Every company loses people for one reason or another, making employee turnover a fact of business life.
The problem arises when turnover rates soar during times of normalcy, when there are no obvious internal or external factors driving it (e.g., a recession or pandemic), and the company isn’t experiencing any major changes.
It’s also suspicious when high performers unexpectedly quit. When this happens, examining the turnover rates at different levels of your org chart can help to identify the real problem. For example:
- High turnover rates specific to one branch of your org chart may denote poor management.
- Increased turnover among your star players may point to a lack of upward mobility, compensation and benefits that are out of alignment with what the market can bear or some other factor related to individual job roles.
Turnover trends relative to your competitors and within your industry are extremely important, too. You need to know whether your company is in line with what’s happening around you – are you on par, better or worse?

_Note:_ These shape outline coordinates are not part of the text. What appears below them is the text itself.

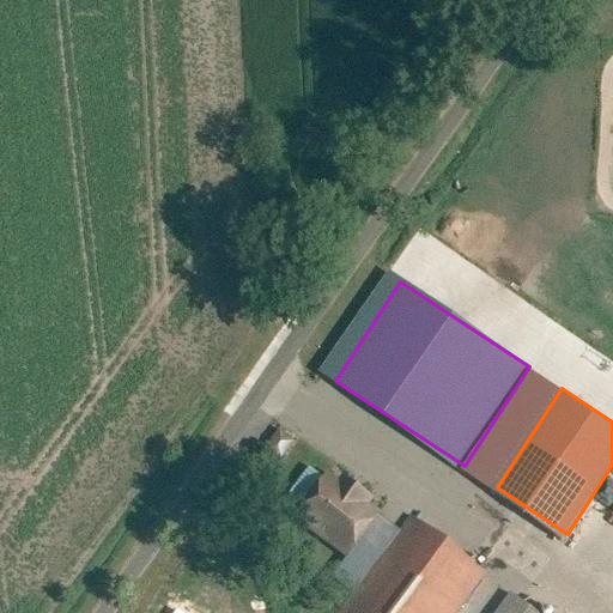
[(262,453),(280,465),(296,441),(278,429),(262,453)]
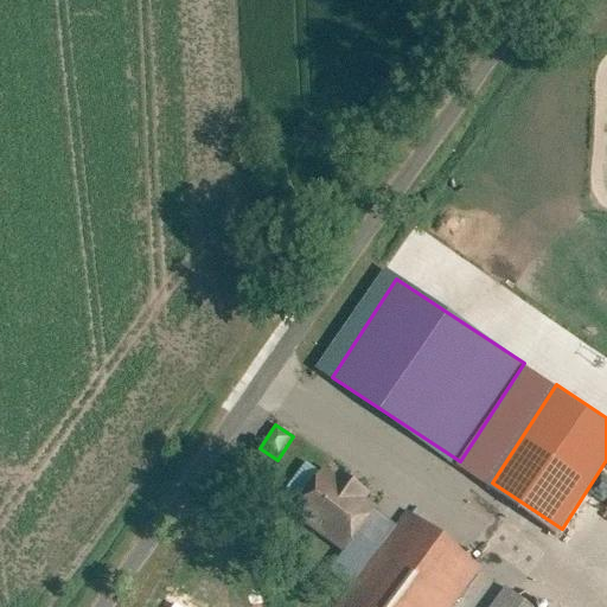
[(276,510),(353,558),(379,517),(363,506),(374,490),(339,470),(328,486),(302,470),(276,510)]
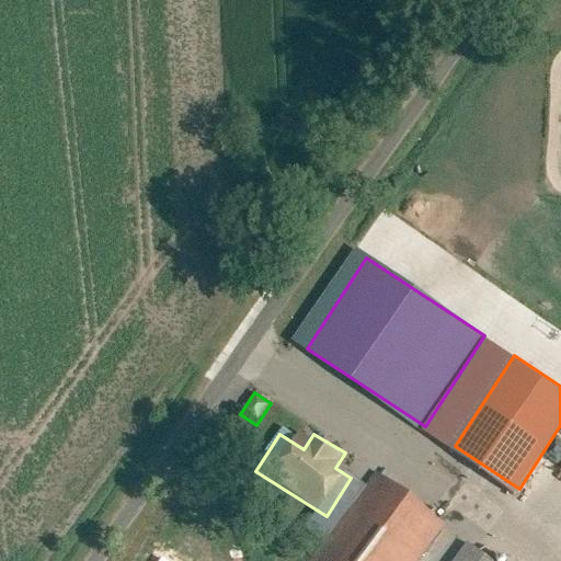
[(405,560),(439,519),(377,470),(305,560),(405,560)]
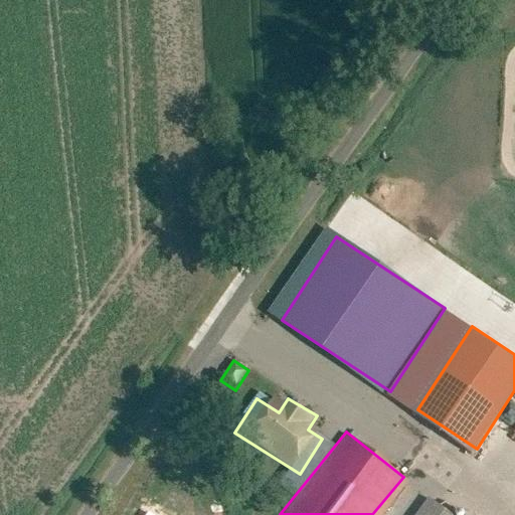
[(450,514),(433,502),(421,514),(450,514)]
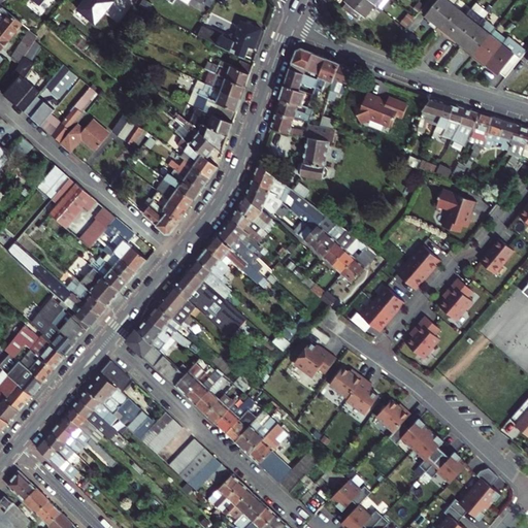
[(27,18),(4,0),(1,0),(0,1),(0,5),(22,24),(27,18)]
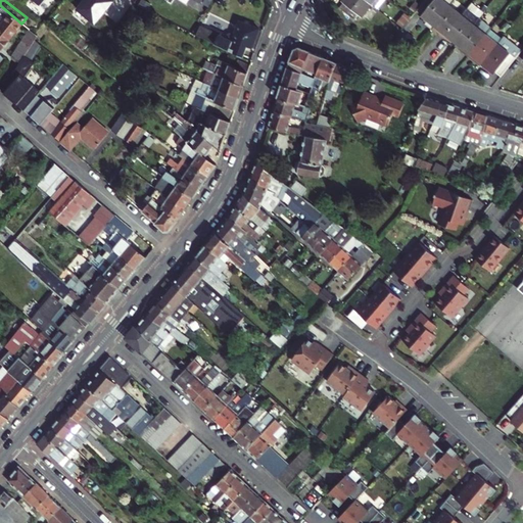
[(114,0),(84,0),(77,9),(96,24),(114,0)]
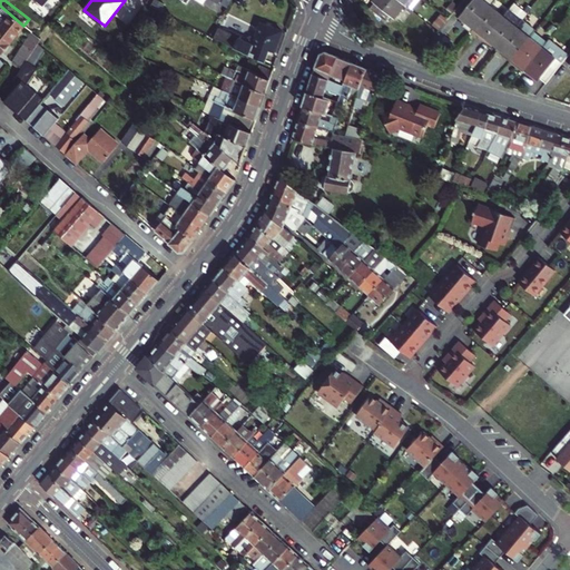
[(404,6),(397,0),(372,0),(374,2),(370,8),(386,21),(391,15),(394,18),(404,6)]
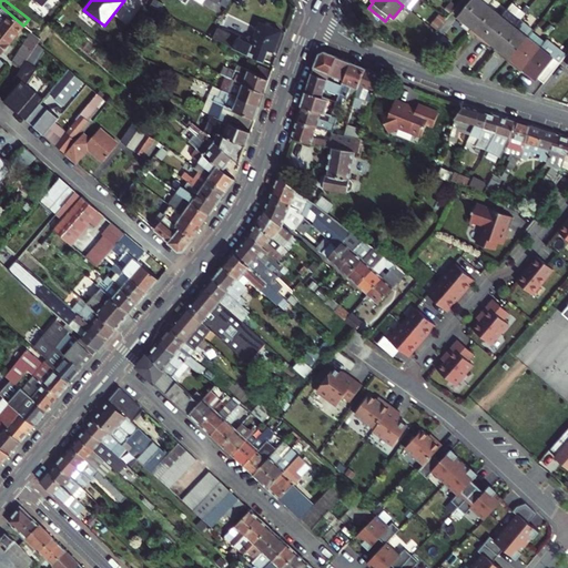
[(460,0),(456,4),(453,10),(458,14),(457,16),(459,18),(464,21),(470,27),(488,4),(492,0),(460,0)]
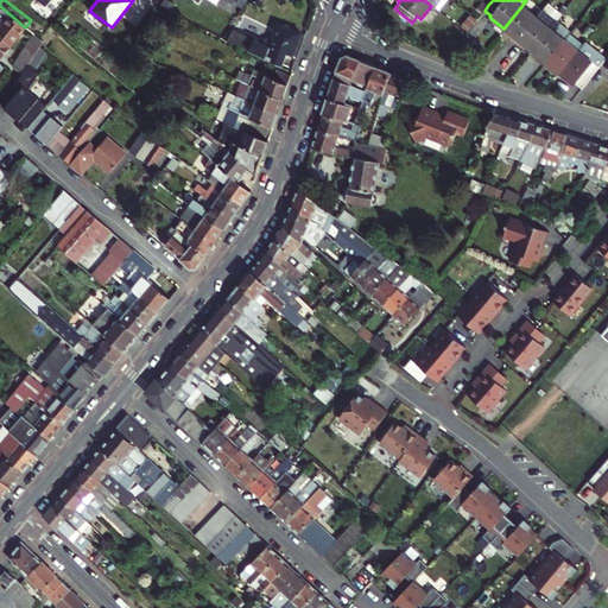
[(488,5),(485,1),(477,8),(483,13),(485,11),(488,5)]
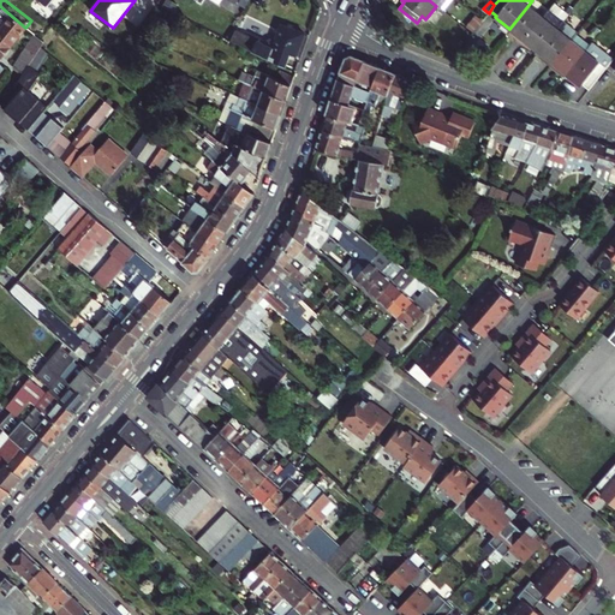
[(156,5),(144,19),(150,22),(161,7),(156,5)]
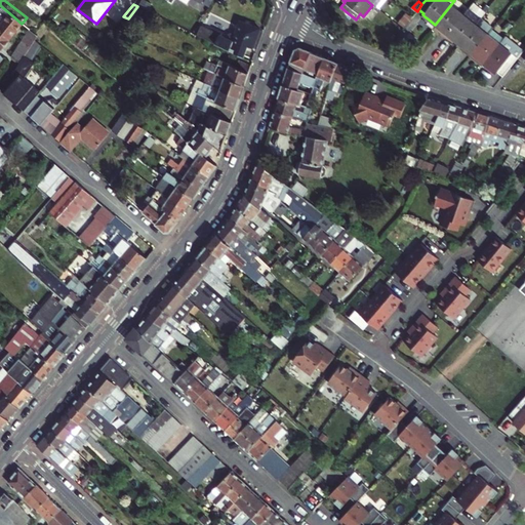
[(446,37),(463,14),(451,4),(435,25),(440,29),(438,31),(446,37)]
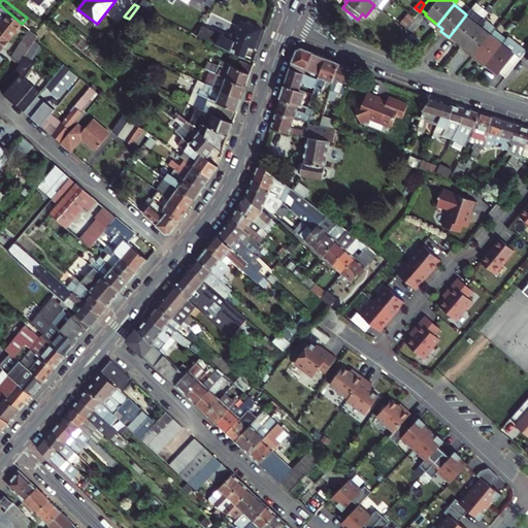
[(0,46),(2,48),(22,24),(0,5),(0,46)]
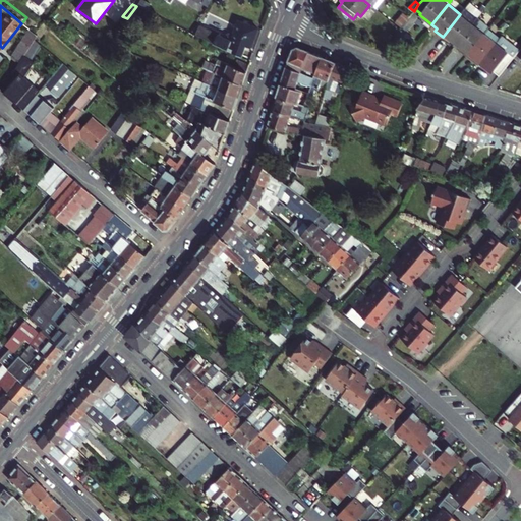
[(465,8),(460,14),(443,37),(450,43),(452,41),(456,44),(477,17),(465,8)]
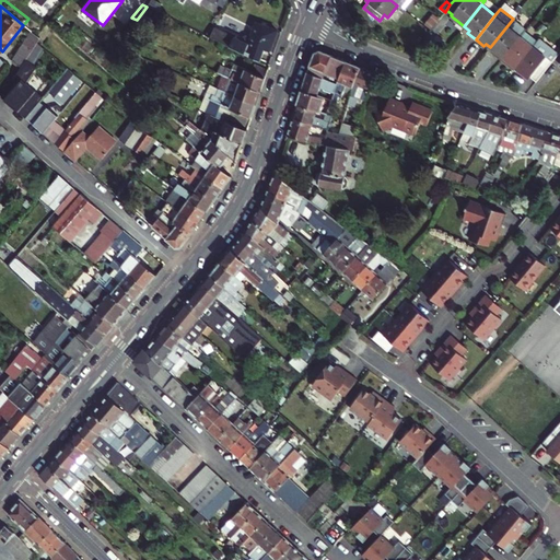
[(513,19),(490,47),(494,51),(493,53),(501,60),(524,31),(526,30),(513,19)]
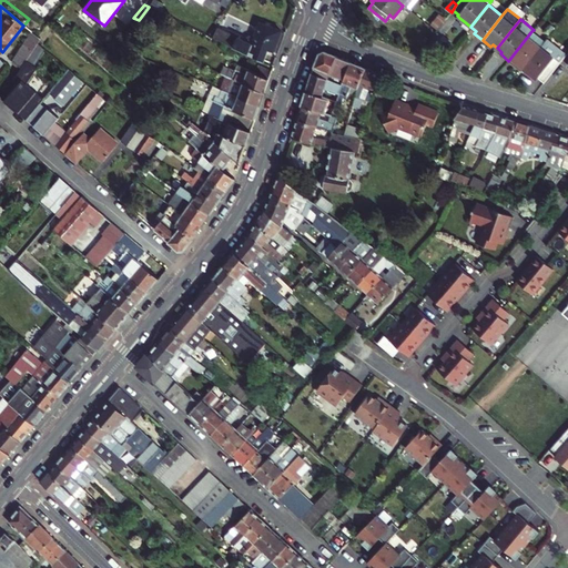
[(247,56),(263,63),(269,51),(273,53),(281,31),(260,23),(252,46),(247,56)]
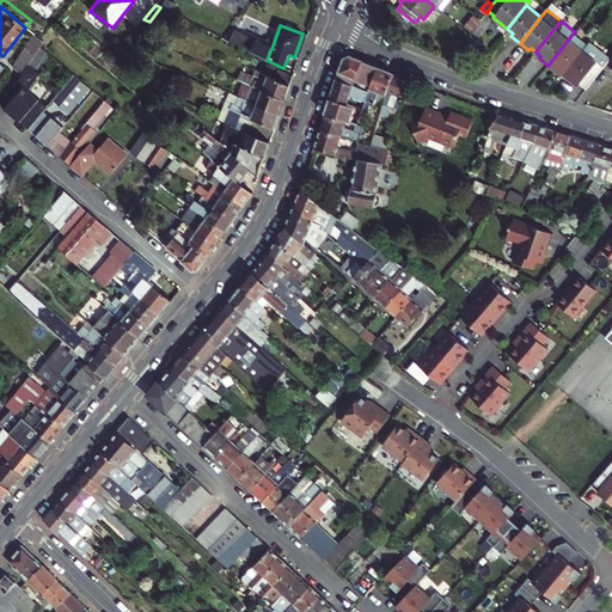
[(258,43),(234,31),(228,41),(254,53),(258,43)]
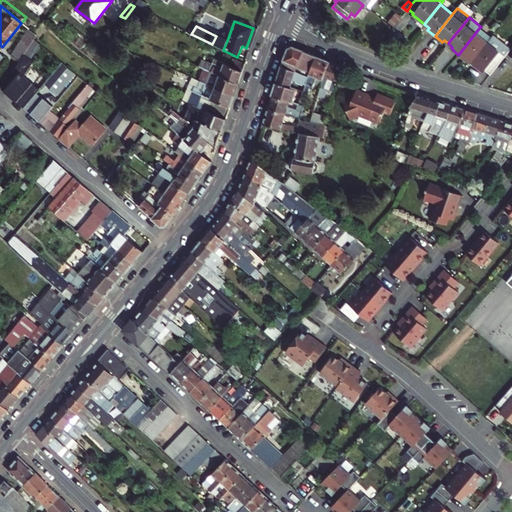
[(491,37),(479,28),(458,55),(465,60),(467,58),(471,62),(491,37)]
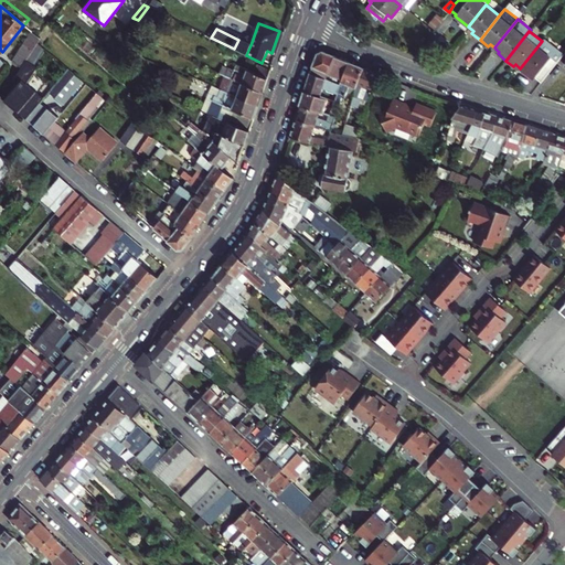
[(40,39),(32,32),(13,62),(22,67),(38,44),(40,39)]
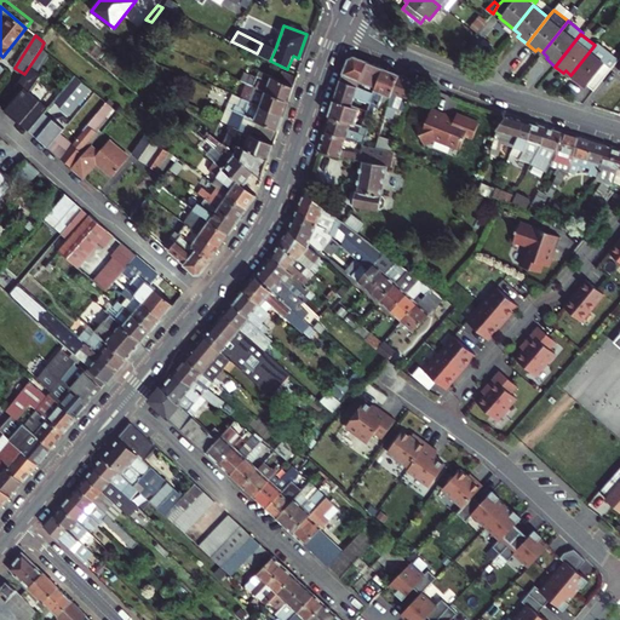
[(587,86),(593,91),(615,63),(618,59),(597,42),(595,45),(570,75),(586,87),(587,86)]
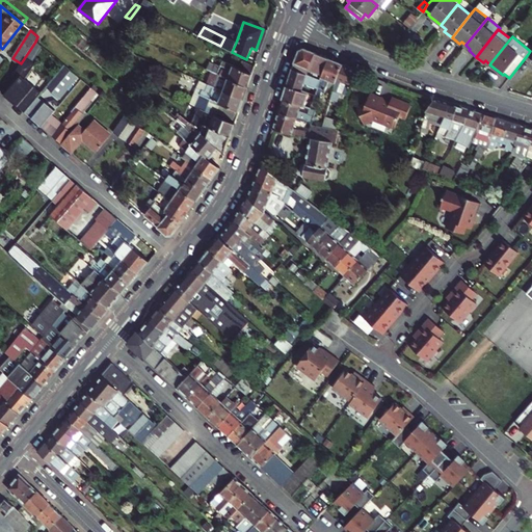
[(224,37),(220,46),(232,52),(236,43),(224,37)]
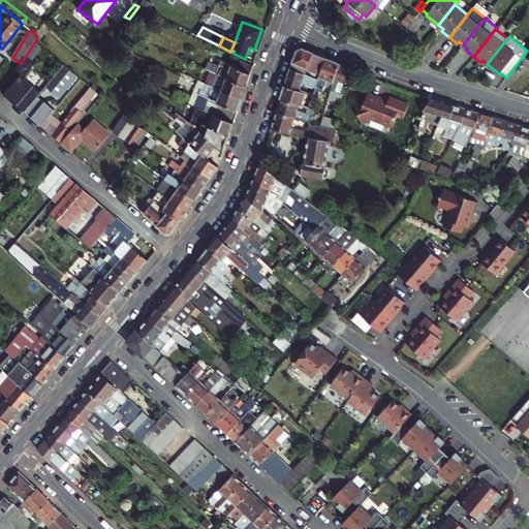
[(26,113),(39,96),(42,92),(23,75),(27,68),(25,67),(39,44),(35,41),(21,63),(1,92),(16,103),(20,98),(24,102),(20,107),(26,113)]
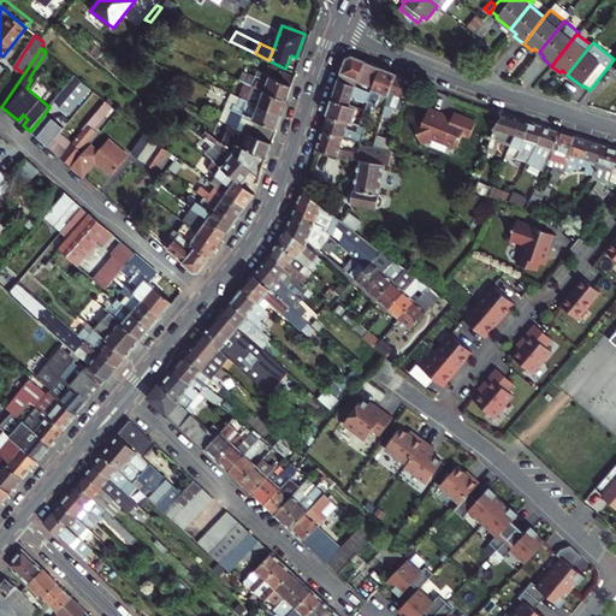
[(371,92),(380,67),(351,57),(347,59),(339,80),(343,81),(344,75),(357,81),(355,86),(371,92)]
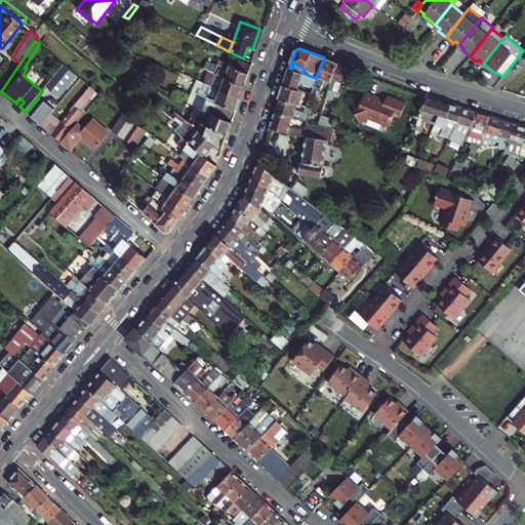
[(320,91),(322,85),(324,80),(330,82),(337,64),(324,57),(316,78),(313,86),(311,94),(308,103),(307,107),(312,109),(318,90),(320,91)]
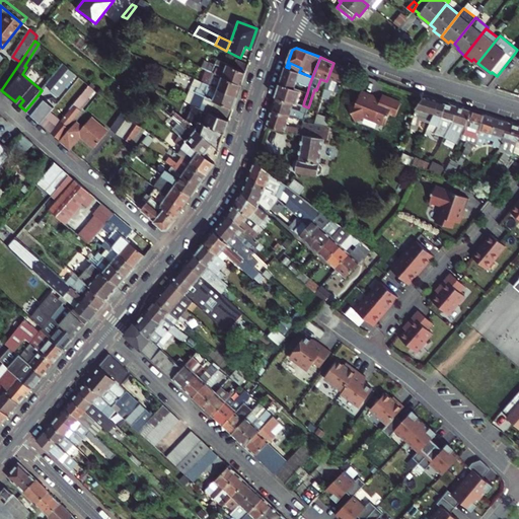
[(202,67),(207,70),(241,84),(247,65),(236,60),(232,67),(217,60),(215,65),(205,61),(202,67)]
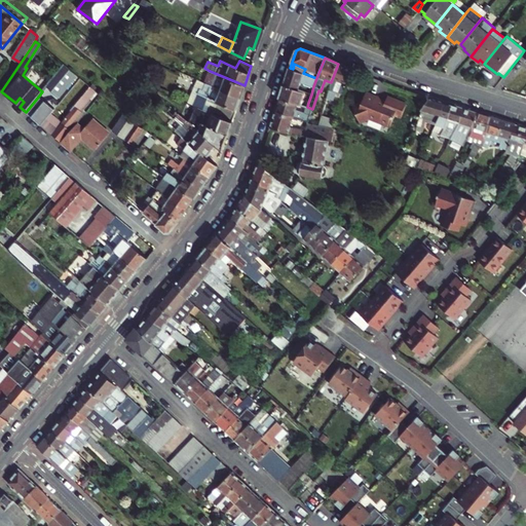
[(293,69),(303,73),(305,69),(294,64),(293,69)]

Knowing this information can inform your manager training and retention initiatives. It can also guide you to evaluate what your company might change to attract high-quality candidates.
5. Performance rating
To analyze this workforce planning metric, you must first have a solid and objective performance-management system for evaluating your employees’ performance.
When compared against other metrics such as salary and tenure, you can leverage this information to:
- Target qualified candidates for promotion
- Inform succession planning
- Spot flight risks
- Single out termination risks
As performance management becomes more agile, tracking this metric can also help you determine how often your company measures performance and the frequency with which employees’ performances changes.
Summing it all up
A digital org chart with embedded workforce planning metrics and the capabilities to conduct sophisticated analysis is an extremely valuable tool for today’s strategic HR function.
By tracking, analyzing and leveraging certain information about your workforce, you can shift to a more proactive planning mindset and make better decisions about your staff and for your business.